Through a press release, the National Aeronautics and Space Administration (NASA) reported that for the first time a white dwarf star was observed absorbing the remains of stars that were part of its planetary system. The phenomenon was cataloged as “cosmic cannibalism”.
A white dwarf is what remains of a star, like the sun, after it has shed its outer layers and stopped burning fuel through nuclear fusion. This is the first time that astronomers have observed one of these stars consuming rocky-metallic materials rich in nitrogen ice, the main components of the planets.
In addition, the dying star, dubbed G238-44, is swallowing debris from both the central and peripheral zones of the system. The phenomenon could help describe the “violent nature of planetary systems.”
The discovery was made by the international team from the University of California at Los Angeles (UCLA), in the United States, led by Ted Johnson, a NASA engineer. Archival data from NASA’s Hubble Space Telescope and the European Space Agency (ESA), as well as data provided by other observatories were essential to diagnose this case of “cosmic cannibalism”.

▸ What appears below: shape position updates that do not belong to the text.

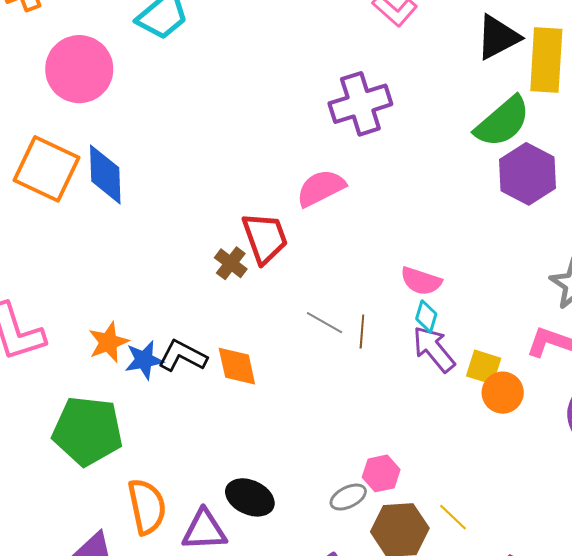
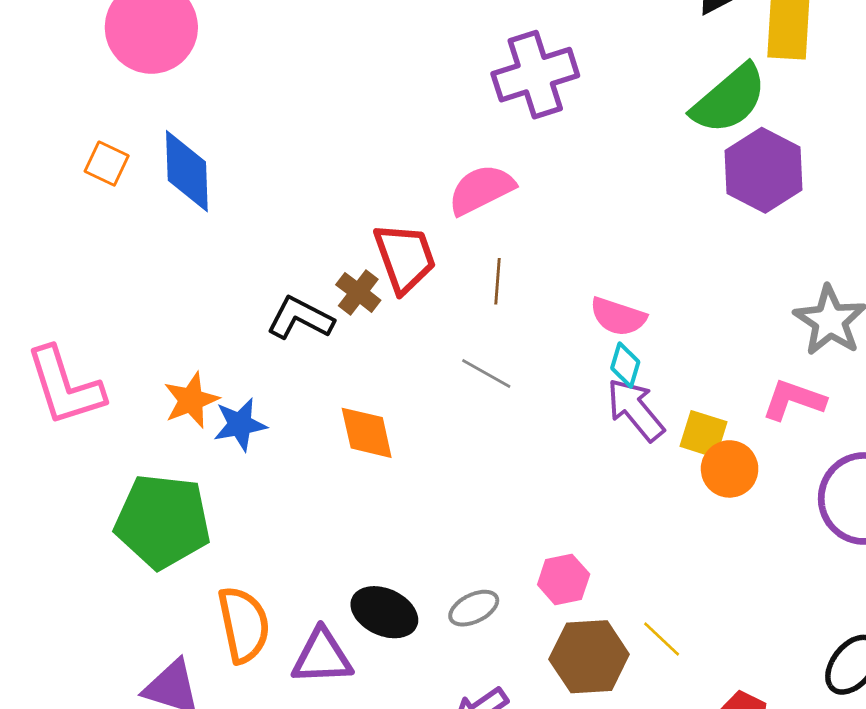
orange square: (46, 169) -> (107, 164), size x0.5
brown line: (362, 332) -> (497, 281), moved
black L-shape: (183, 356) -> (300, 318), moved
gray ellipse: (348, 497) -> (474, 608), moved

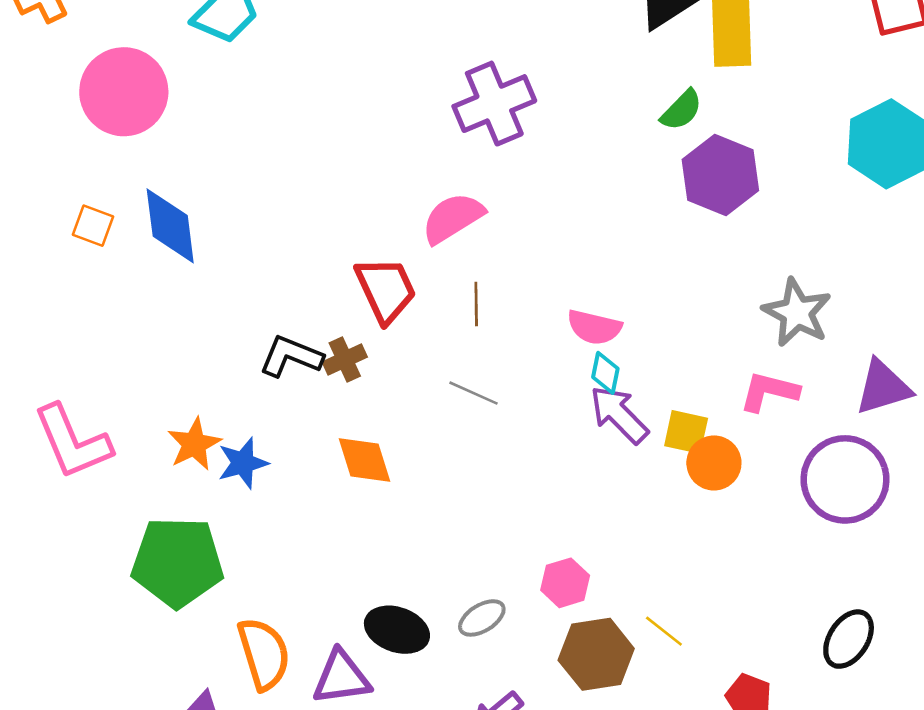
green semicircle: (729, 99) -> (682, 110), size x0.6
brown cross: (358, 292) -> (345, 360), moved, turned 33

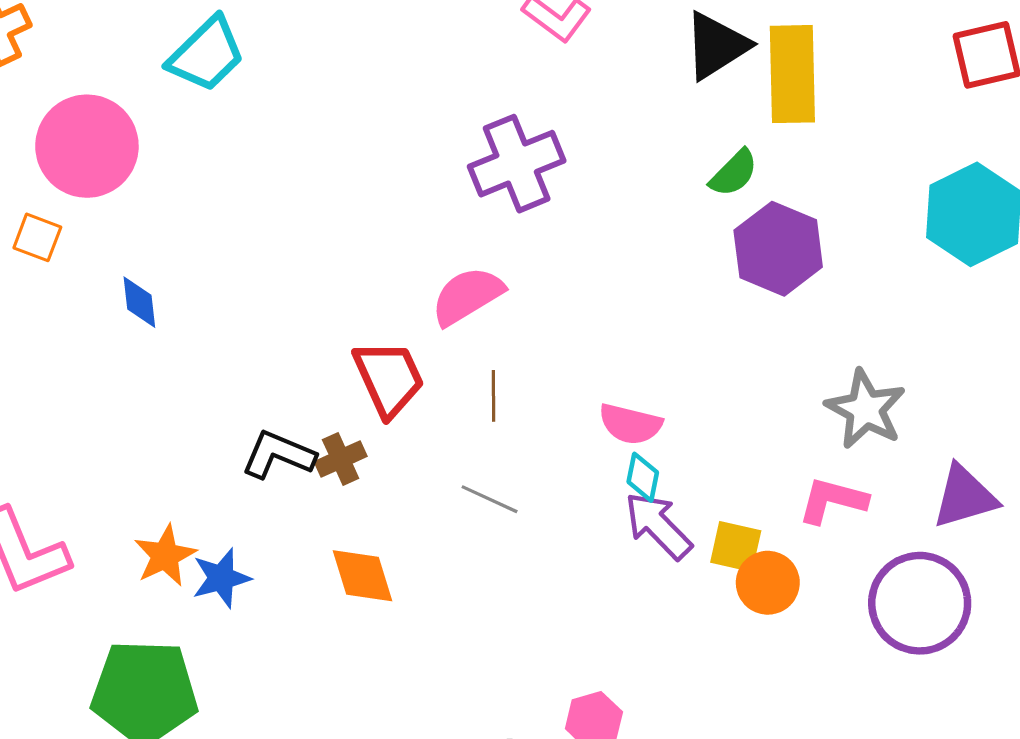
orange square: (93, 226) -> (37, 237), moved
blue diamond: (170, 226) -> (139, 302), size x0.6

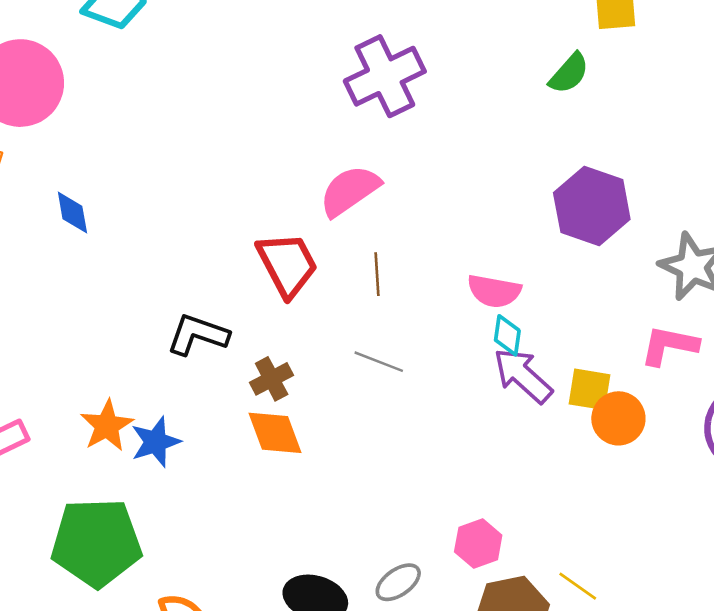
purple hexagon: (778, 249) -> (592, 206), moved
brown cross: (341, 459) -> (272, 379), moved

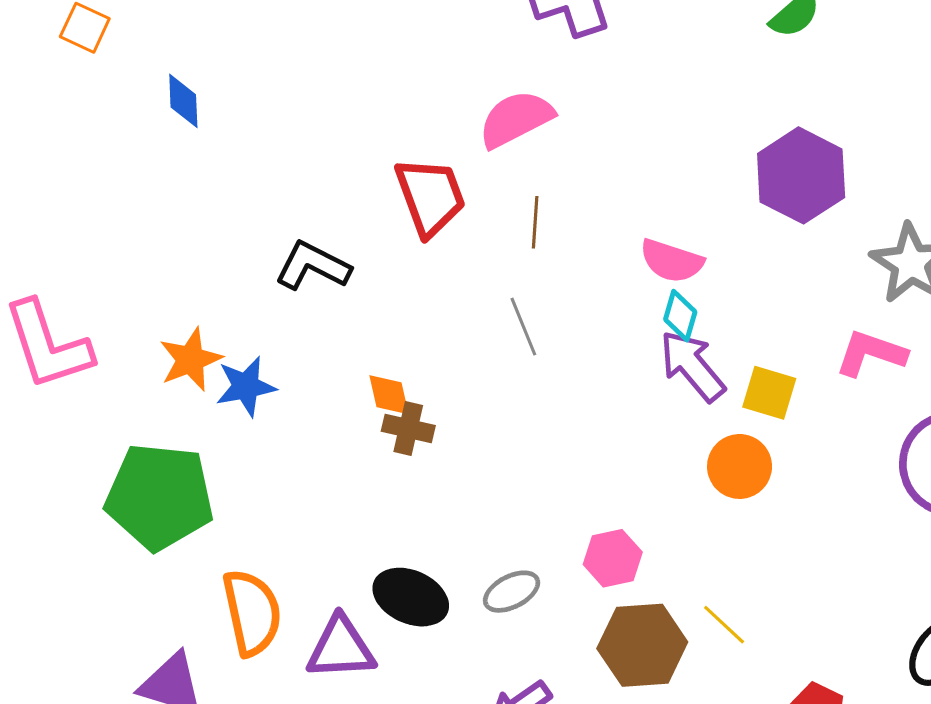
gray line: (379, 362) -> (523, 327), turned 39
brown cross: (272, 379) -> (408, 428), moved, turned 33
orange circle: (618, 418) -> (740, 466), moved
orange diamond: (275, 433) -> (389, 395), size x0.7

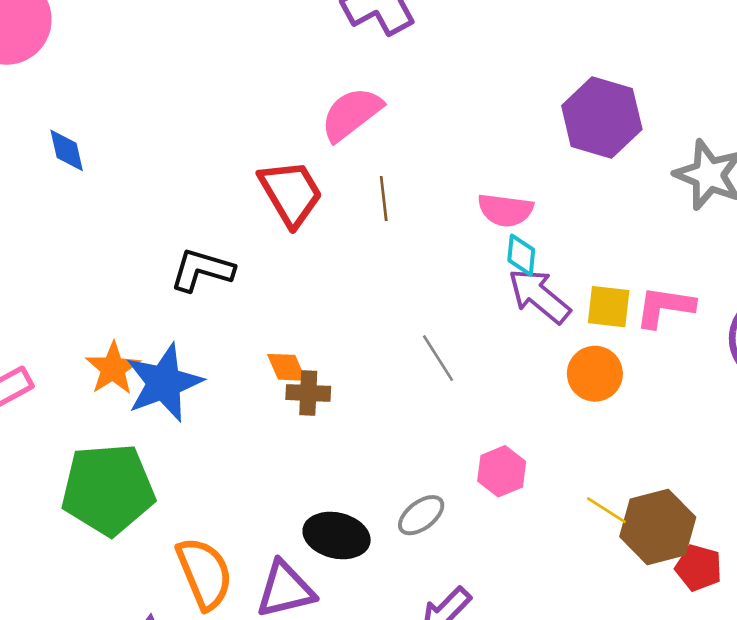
gray line: (523, 327) -> (438, 358), moved
pink L-shape: (871, 353) -> (665, 307), moved
blue star: (246, 386) -> (164, 383), size x1.5
brown hexagon: (642, 645) -> (658, 527), moved

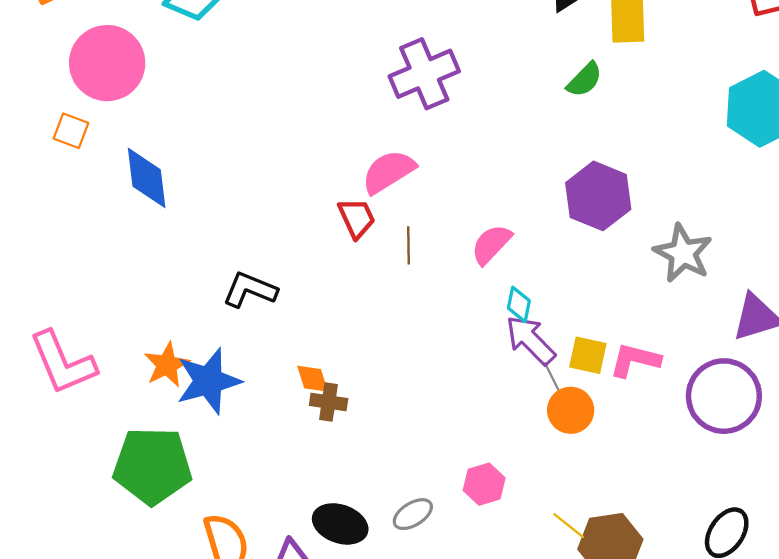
blue diamond: (67, 150) -> (147, 178), size x1.6
red trapezoid: (291, 193) -> (357, 218), moved, size x0.7
pink semicircle: (505, 210) -> (491, 244), moved, turned 120
gray line: (438, 358) -> (555, 382), moved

We have never seen these two types of objects accumulate on a white dwarf at the same time. By studying these white dwarfs, we hope to gain a better understanding of planetary systems that are still intact.
As detailed by NASA, the particular event suggests that the death of G238-44 was violent enough to reach the edges of its solar subdivision, consuming cosmic companions with very different compositions.
According to astronomers, this is the elemental combination, theoretically required, to create a planet with water. Earth’s oceans are presumed to have been made possible by icy asteroids colliding with our nascent pale blue planet.
Therefore, the recent discovery represents an opportunity to examine the development of other planets, including our own. Furthermore, it provides compelling evidence that water does exist, or at least did exist, in other reaches of the universe after all.